What we're doing is creating balls of cortisol. That means that we've got cortisol emitting from every orifice in our body. If we see that the APA is telling us that our levels of stress have increased since 1982, about a third of us are suffering from chronic stress in the workplace. We see other studies that suggest that half of us bring that state of stress at home, creating personal stress in our personal lives. So how is this good when we're walking around like with balls of cortisol, you know, emitting from every orifice?
I don't see where this ends well for us in society. One of the things that we ought to be thinking about, like I suppose any good book does, is think of things in a two-by-two matrix, right? That simplifies everything in our lives. So if we do that, then we're fine, really. But in my case, I'm suggesting that there's a Y in an x-axis, and we're only on the x-axis. The x-axis is action, so we seem to be stuck in the bottom right-hand quadrant. If you're kind of following a two-by-two matrix, so we're down here, and that's where action is, and we just sort of live in that state.
There's more than 50% of us that are ultimately just doing all the time—we're addicted to the doing.

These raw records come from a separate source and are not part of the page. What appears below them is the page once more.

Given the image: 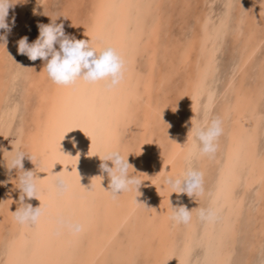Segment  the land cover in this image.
Listing matches in <instances>:
<instances>
[{
    "label": "bare ground",
    "instance_id": "1",
    "mask_svg": "<svg viewBox=\"0 0 264 264\" xmlns=\"http://www.w3.org/2000/svg\"><path fill=\"white\" fill-rule=\"evenodd\" d=\"M198 2L204 0H65L58 21L65 33L94 46L111 44L123 55L126 72L121 84L109 89L103 81L57 85L41 59L31 69L17 144L33 157V162L23 159L24 169L38 175L37 198L26 202L46 205L47 212L32 226L15 220L18 173L10 170L0 200V264H230L245 214L244 264L252 263L248 259L264 238V149L259 144L264 53L253 63L264 37V0H244L233 29L228 26L231 0L214 23L200 8L190 35L174 37L175 15L179 25L187 23L191 5ZM229 29L238 44L236 63L218 96L223 132L213 156L193 161L203 172V193L192 198L171 193L162 177L184 171L191 120L199 122L213 109L218 41ZM1 105L0 124L9 107ZM113 149L129 153L127 160L142 180L138 193L113 198L107 191L109 177L100 170V157ZM6 165L0 154V175ZM52 175L64 178L66 191L53 190ZM169 201L192 211L189 223L169 218ZM209 206L217 210L216 218L202 221L198 209ZM61 216L81 222L84 230L72 234L60 228Z\"/></svg>",
    "mask_w": 264,
    "mask_h": 264
},
{
    "label": "clouds",
    "instance_id": "2",
    "mask_svg": "<svg viewBox=\"0 0 264 264\" xmlns=\"http://www.w3.org/2000/svg\"><path fill=\"white\" fill-rule=\"evenodd\" d=\"M24 2L26 0H0V29H4L6 33L11 31V25L7 22L8 11L16 4ZM58 17H50L48 24H38L39 35L32 43L28 42L27 36L21 37L17 42L18 52L26 55L29 60L35 61L39 58L44 61L43 68L48 78L57 85H73L83 80L88 83L103 81L109 89L119 86L126 72L123 55L111 44L94 46L89 39L78 40L74 36L67 35L63 24L56 22ZM14 22L13 17L11 24ZM0 41H3L0 44L5 47L6 36L0 35ZM222 132V120L210 112H205L199 122L191 120V128L187 133L190 143L184 153L186 164L184 171L177 175L162 177L163 183L174 189L171 193H184L190 198L203 193V172L193 166V161L203 156H213L217 151V141ZM72 143L75 145L74 139ZM127 156L122 155L118 149H113L100 157L99 167L109 177L107 191L113 198L126 191L138 193L142 182L135 174L133 165L128 162ZM25 157L33 162V157L18 145L7 168L15 169L16 174L18 173L17 188L20 195L13 216L19 224L32 226L46 214L47 206L40 203L38 207H33L26 202V198H37L40 188L37 184V172L25 170L23 167ZM107 161H111V166L106 163ZM130 168L133 171L130 172ZM51 185L57 193H63L68 188L64 178L59 175H52ZM197 214L202 221L211 222L216 218L217 210L212 206L202 207L198 209ZM169 218L176 224H187L192 219V211L183 204L173 206L170 203ZM57 223L60 228L72 234H79L84 230L81 222L70 217L61 216ZM258 264H264V253L260 254Z\"/></svg>",
    "mask_w": 264,
    "mask_h": 264
},
{
    "label": "rangeland",
    "instance_id": "3",
    "mask_svg": "<svg viewBox=\"0 0 264 264\" xmlns=\"http://www.w3.org/2000/svg\"><path fill=\"white\" fill-rule=\"evenodd\" d=\"M207 2L211 4L209 5ZM225 2L226 0H208V1L204 0V2H198V4L191 5V8L189 9V15L186 21L187 23H183L179 25L180 17L179 15H175L176 17L174 18L172 22V28L174 29L171 28L172 30L171 33L174 35V37L179 36L180 38L181 37L183 38L184 36H189L190 35L189 31L191 30L190 26H192L194 22L192 20H194V15L197 14L200 8H204L210 20H212L210 22L214 23L217 19L220 18V16L223 15L224 10H225V7H224ZM64 3H65V0H26V2L24 3L16 4L15 5L16 7L14 6L10 8L8 11L7 22L11 25V31L6 33L4 29H0V34L5 35L6 40H7L5 47L3 44H0V88L3 90V91L0 90V105L2 104L1 107L4 108L5 104L7 105L8 103H11V106L9 104L7 105V107L9 106L6 111V116H5V118L7 117V119L3 120L1 122L2 124H0L1 125L0 132L5 131L4 132L5 138L2 144L0 145V154L1 156L4 157L5 161L7 162L8 167L10 165L14 151L16 147L18 146L17 138L19 134V129L22 126L23 117L25 116L27 112L25 109L26 107L24 105V98L26 96V90H25L26 88L25 85L27 84L26 81H27V78H29L30 71L35 69L36 66L38 67L40 64L37 61L39 60V58L35 61H32V60H29L26 55L20 54L17 50L18 49L17 42L21 37L27 36L28 42L32 43L39 35V30H38L37 25L41 23L48 24L50 23V17L59 16V14L62 11ZM207 4L211 8L208 7ZM241 4L242 6L240 7ZM19 6L21 7V9ZM243 6H244V0L242 1L241 0H231V7H230L231 10L229 13L230 20L228 21L229 28L233 29L232 26H234L236 23V20H235L236 17L240 14H243V9H242ZM20 12H21V15H20ZM17 13L19 14V16ZM13 17H14L15 23L11 24ZM58 21H59V17L57 18L56 22L58 23ZM263 21H264V12H263ZM180 26H182V28ZM231 29H229L228 32H226V34L224 35L225 37L222 39L223 40L222 42L218 41V44H220L218 48L219 50H217V53H216V60H217L216 63H217L218 68L213 78L217 97L215 99L216 102H214L212 105L213 109H210L211 111H209L214 116H218V110H217L219 108V97L218 96H220L225 86L226 80L228 79L229 74L231 72V67L236 63V59H237V57L235 56L236 50L234 49L237 48L238 42H234V41H233L234 43L232 42L233 39L230 35V32L232 31ZM262 31H264L263 27H262ZM184 33L186 35H184ZM263 35H264V32H263ZM212 42H213V39L210 41V43ZM0 43H3V41H0ZM263 53H264V37H263V42L260 47V50L258 51V54L256 55L257 57H255L253 61L255 65L257 64L260 56H262ZM253 72L254 70H252V73ZM13 74L15 75L13 76ZM172 86L174 85L172 84ZM6 91L8 93H6ZM5 97H6V101H5ZM203 98L204 97L202 95L200 98V105H199L200 108L197 107L196 112H195V115L197 118H200L202 115ZM31 99L33 98L31 97ZM262 110H264V99L262 100ZM263 115H264V111H263ZM259 139H260L259 140L260 148L264 149V132L261 133ZM8 156L10 157L8 158ZM7 165L5 168V171H7L6 174L4 171V174L1 173V175L2 176L4 175V176L2 177L0 175V200L3 198V194L5 193L4 186H6V181H7L6 176L10 172V170L7 168ZM244 217H246V214ZM244 217L241 222L242 232L238 234L239 236L237 238V241L234 244V249L230 257V264L231 263L232 264H244L246 261L245 255H244L246 253V245H245V240L243 238L245 236L244 235L245 233L243 232V230L245 228V225L247 226L248 221ZM245 220L247 222H245ZM195 251H194L195 255L196 253L198 254L200 252L199 249L197 248ZM261 253H264V238L262 241V247L259 248L257 251L253 252L252 255L249 257L248 260L252 262L251 264H258V260L260 259Z\"/></svg>",
    "mask_w": 264,
    "mask_h": 264
}]
</instances>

But the word I think I want to reintroduce to society is reflection. When we reflect—so back here now in the Y x is when we reflect—we are ultimately common during our time. What we're doing is we're looking at our calendar and saying, is there any white space? What we're doing is we're saying, okay, when we take that elevator ride up to the 43rd floor in, you know, a hotel in New York and Manhattan, am I not looking at a device?

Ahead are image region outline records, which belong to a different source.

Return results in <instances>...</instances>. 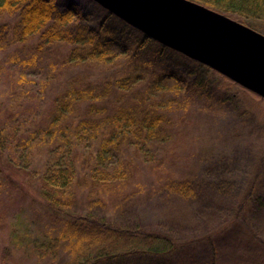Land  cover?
I'll return each mask as SVG.
<instances>
[{
  "label": "rangeland",
  "instance_id": "obj_1",
  "mask_svg": "<svg viewBox=\"0 0 264 264\" xmlns=\"http://www.w3.org/2000/svg\"><path fill=\"white\" fill-rule=\"evenodd\" d=\"M74 1L84 16L94 9L86 0ZM17 18L6 16L0 23L14 24ZM37 44L39 39L0 52V148L13 166L0 178V264L71 260L61 239L63 224L43 204L37 184L54 171L68 177L71 161L63 160V149L53 158L57 161L51 160L56 145L39 122L67 82L86 74L87 66L76 63L78 52L63 43L52 47L56 54L50 51L53 55L35 59ZM69 52V66L60 71L55 63L63 64ZM115 61L95 65L94 79L116 71L133 78L123 70L124 59ZM212 75L211 88L191 93L187 109L171 112L172 127L148 142L142 161H134L135 172L129 173L124 161H102L105 169H113L104 175L111 186L102 210L92 205L97 191L74 193L76 215L94 212L114 227L158 232L180 243L153 263L128 256L111 264H264V99L216 71ZM173 86L169 82L162 104H181L184 89L176 94L170 91ZM31 131L33 138L44 137L46 143L23 145ZM91 146L86 140L81 149L86 152ZM180 182L192 185L195 195L183 199L173 192L172 186Z\"/></svg>",
  "mask_w": 264,
  "mask_h": 264
},
{
  "label": "trees",
  "instance_id": "obj_2",
  "mask_svg": "<svg viewBox=\"0 0 264 264\" xmlns=\"http://www.w3.org/2000/svg\"><path fill=\"white\" fill-rule=\"evenodd\" d=\"M86 1L94 8L87 16L74 0H0V22L6 16L18 15L14 24L0 23V52L39 39L35 59L56 54L52 47L63 43L78 52L76 63L87 66L86 74L67 82L39 122L56 145L51 160L57 161L53 158L63 149V160L71 161L68 177L54 171L52 177L37 181L43 204L63 224L61 239L71 255L68 264H111L128 256L145 257L153 263L174 252L180 243L158 232L114 227L94 212L76 215L72 212L77 203L74 193L77 189L93 194L97 191L92 205L102 210L104 195L111 186L104 175L113 171L105 169L102 161H124L128 172H135L134 161H142L140 154L148 142L167 134L172 127L171 112L187 109L191 93L197 95L211 88L215 70L154 40L96 2ZM192 1L264 34V0ZM80 21L84 25L78 27L76 22ZM72 57L67 53L63 64L55 63L56 68L64 72ZM121 58L123 70L130 71L133 78L116 71L109 77L94 79L91 69L95 65H108ZM138 68L145 73L137 74ZM169 82L174 83L170 91L174 89L176 94L184 89L180 105L170 101L162 104L169 94ZM34 132H28L23 145L46 143L44 137L33 138ZM86 140L92 146L85 152L81 146ZM7 157L0 148V178L5 171L13 170ZM128 183L126 180L124 186ZM172 190L183 199L195 195L192 185L186 182L175 183Z\"/></svg>",
  "mask_w": 264,
  "mask_h": 264
},
{
  "label": "water",
  "instance_id": "obj_3",
  "mask_svg": "<svg viewBox=\"0 0 264 264\" xmlns=\"http://www.w3.org/2000/svg\"><path fill=\"white\" fill-rule=\"evenodd\" d=\"M264 99V34L192 0H92Z\"/></svg>",
  "mask_w": 264,
  "mask_h": 264
}]
</instances>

Am I possibly actually saying hello to someone in an elevator, reflecting? Reflecting is also about networking, meeting people, going for a walk, right? Without looking at your device, reflecting on what it is that maybe allows you to be who you are, who you want to be, what's your purpose? Where we really need to get to is up here on the top right, and that is the balance of reflection with action.
When we do that, I'm not suggesting that we don't take action; obviously, we need to. We need to get things done, right? We've got projects, we've got tasks, etc. But if we do insert more reflection time into our day, that action becomes that much more prosperous and profitable and positive. But when we don't, we just sit there doing all the time. Then what ultimately ends up is less innovation, probably more absenteeism, less productivity ironically, and we end up being more stressed.